Ma première rencontre avec l’oeuvre de Jeanette Winterson a eu lieu à l’automne 2010, dans un cadre que j’attrapais au vol après mon excursion au pays de la nuit toujours alerte. Je découvrais Sexing the Cherry (Le sexe des cerises) et mes neurones bien râpés s’en trouvèrent plus amochés encore. C’était une lecture de celles qui laissent pantois, mi-figue mi-raisin, de celles que l’on perçoit mais que l’on n’appréhende pas réellement. Pleine de symbolique et d’éléments historiques, folkloriques, relig-hics, mixés avec mysticisme, et révélés par une structure narrative des moins évidentes. Le roman (?) enchevêtrait deux fils narratifs, l’un continu (enfin…) et l’autre pas, l’histoire de Jourdain et ses ponctuations ananas-gribouilles, tandis que de courts contes, incartades revisitant ceux que l’on connait depuis la nuit des temps, s’invitaient dans la narration, étrangers à Jourdain et sans lien apparent avec sa quête de banane à l’époque puritaine. Voyez plutôt comment Libération s’en sort pas mieux. En définitive, c’était une oeuvre qui avait quelque chose de fulgurant, mais dont la résistance m’a fait geindre : à la lumière de Pourquoi être heureux quand on peut être normal, il y a alors la possibilité soulevée d’en mieux saisir les enjeux et références, et une nouvelle lecture se profile, cette fois gratifiante, sans la teinte des zones d’obscurité qui perdurent. C’est, amis des lettres renouvelées, une lecture qui s’impose.

C’est un tout autre effet que ses quelques mémoires m’ont fait, puisque ce sont des contours bienhumains que Winterson s’applique à revivifier, comme si elle remplissait d’incessants coups de crayons une surface cabossée pour en faire ressortir les marques invisibles. Dans Pourquoi être heureux quand on peut être normal, elle entreprend de retracer ce qui a été fondateur dans la construction de son caractère, et revient avec largesse sur le monstre tentaculaire de sa vie : sa mère adoptive. À sa sortie, le livre avait été mis en parallèle avec les mémoires graphiques d’Alison Bechdel, auteure elle-aussi infiniment travaillée par la figure maternelle, source de tant de frustrations élémentaires. Il faut reconnaître que Winterson n’a pas eu l’enfance la plus typique : laissée au soin d’une agence d’adoption par sa mère, Janet – renommée Jeanette – est recueillie par un couple de pentecôtistes convertis sur le tard, qui ne peuvent, ne veulent… pas avoir d’enfant. Cette adoption marque le début d’une vie proche de l’infernal, qui va forger un caractère fort, une identité sexuelle, sociale et artistique.

=-=-=

● TÂCHE A:
Répondez aux questions suivantes sur le texte consacré à Jeanette Winterson.
(i) En quelle saison et en quelle année a eu lieu la première rencontre avec l'œuvre de Jeanette Winterson ?
(ii) Quel roman de Winterson est alors découvert ?
(iii) Avec les mémoires graphiques de quelle auteure « Pourquoi être heureux quand on peut être normal » a-t-il été mis en parallèle à sa sortie ?
Le texte et les entrées n'ont aucun rapport entre eux.

● ENTRÉES DE DONNÉES:
=-=-=

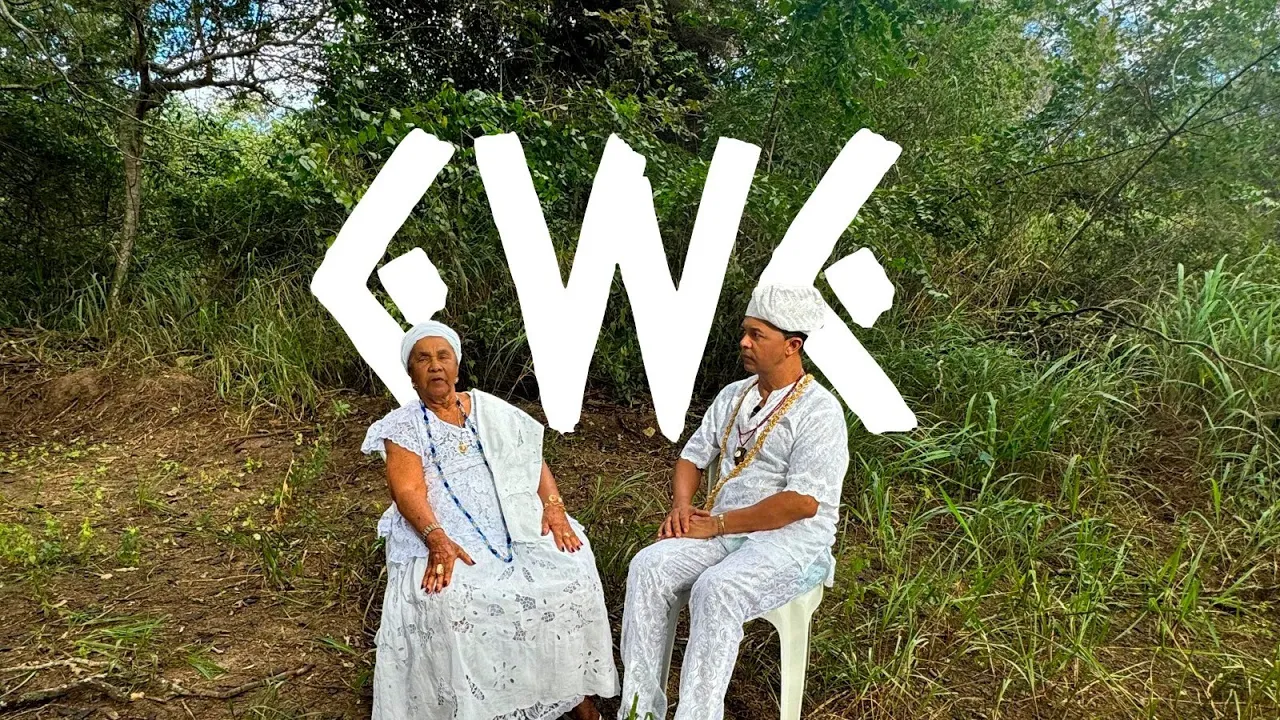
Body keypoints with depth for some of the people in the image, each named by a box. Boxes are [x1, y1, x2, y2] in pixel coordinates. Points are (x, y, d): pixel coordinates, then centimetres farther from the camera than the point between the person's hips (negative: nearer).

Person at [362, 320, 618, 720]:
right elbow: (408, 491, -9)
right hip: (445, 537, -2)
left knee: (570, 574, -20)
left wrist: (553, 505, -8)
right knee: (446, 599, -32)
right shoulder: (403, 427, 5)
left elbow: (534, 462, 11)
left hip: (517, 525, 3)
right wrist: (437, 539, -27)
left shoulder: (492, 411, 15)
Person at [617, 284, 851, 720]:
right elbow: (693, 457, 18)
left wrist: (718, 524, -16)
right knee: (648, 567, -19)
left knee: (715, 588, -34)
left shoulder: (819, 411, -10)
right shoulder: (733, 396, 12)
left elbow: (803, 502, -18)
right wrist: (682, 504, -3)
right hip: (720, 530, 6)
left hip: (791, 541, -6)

=-=-=

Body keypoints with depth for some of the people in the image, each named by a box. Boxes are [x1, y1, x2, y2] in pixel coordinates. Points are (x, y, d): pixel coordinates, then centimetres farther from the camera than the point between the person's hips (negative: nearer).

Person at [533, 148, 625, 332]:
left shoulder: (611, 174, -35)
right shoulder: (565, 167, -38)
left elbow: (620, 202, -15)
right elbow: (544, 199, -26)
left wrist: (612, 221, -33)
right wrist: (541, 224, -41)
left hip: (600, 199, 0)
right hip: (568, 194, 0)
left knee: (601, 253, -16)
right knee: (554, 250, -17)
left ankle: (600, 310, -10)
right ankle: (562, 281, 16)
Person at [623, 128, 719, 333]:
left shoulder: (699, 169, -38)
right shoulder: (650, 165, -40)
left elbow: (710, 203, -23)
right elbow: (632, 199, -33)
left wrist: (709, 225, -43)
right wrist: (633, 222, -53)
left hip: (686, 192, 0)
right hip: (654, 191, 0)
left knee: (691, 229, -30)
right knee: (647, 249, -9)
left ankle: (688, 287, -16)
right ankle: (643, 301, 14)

=-=-=

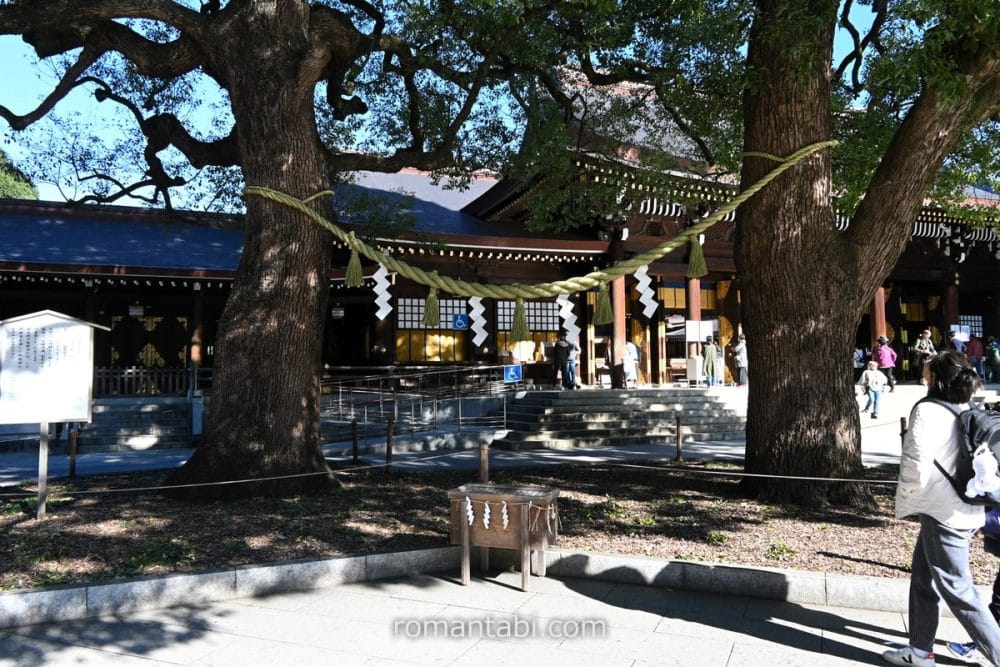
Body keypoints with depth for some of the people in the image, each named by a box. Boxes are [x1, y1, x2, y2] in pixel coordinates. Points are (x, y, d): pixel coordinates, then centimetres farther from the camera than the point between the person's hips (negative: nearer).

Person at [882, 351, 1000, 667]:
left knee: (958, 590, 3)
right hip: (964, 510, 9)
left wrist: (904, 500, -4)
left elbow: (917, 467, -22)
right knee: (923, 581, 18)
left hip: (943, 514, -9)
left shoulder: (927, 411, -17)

=-=-=

● TÂCHE B: Recopiez uniquement les lignes des entrées en commençant à celle qui contient "right knee: (446, 599, -32)" et en vous arrêtant après celle qui contient "left hip: (791, 541, -6)", ces deux lignes comprises. Multipliez chaque nombre des coordonnées des points clés par 0,4, puis arrondissez à l'entier en arrondissant les demis vers le haut.

● RÉPONSE RÉDIGÉE A:
(i) À l'automne 2010.
(ii) Sexing the Cherry (Le sexe des cerises).
(iii) Alison Bechdel.

● RÉPONSE RÉDIGÉE B:
right knee: (178, 240, -13)
right shoulder: (161, 171, 2)
left elbow: (214, 185, 4)
left hip: (207, 210, 1)
right wrist: (175, 216, -11)
left shoulder: (197, 164, 6)
Person at [617, 284, 851, 720]:
right elbow: (277, 183, 7)
left wrist: (287, 210, -6)
right knee: (259, 227, -8)
left knee: (286, 235, -14)
left shoulder: (328, 164, -4)
right shoulder: (293, 158, 5)
left elbow: (321, 201, -7)
right wrist: (273, 202, -1)
right hip: (288, 212, 2)
left hip: (316, 216, -2)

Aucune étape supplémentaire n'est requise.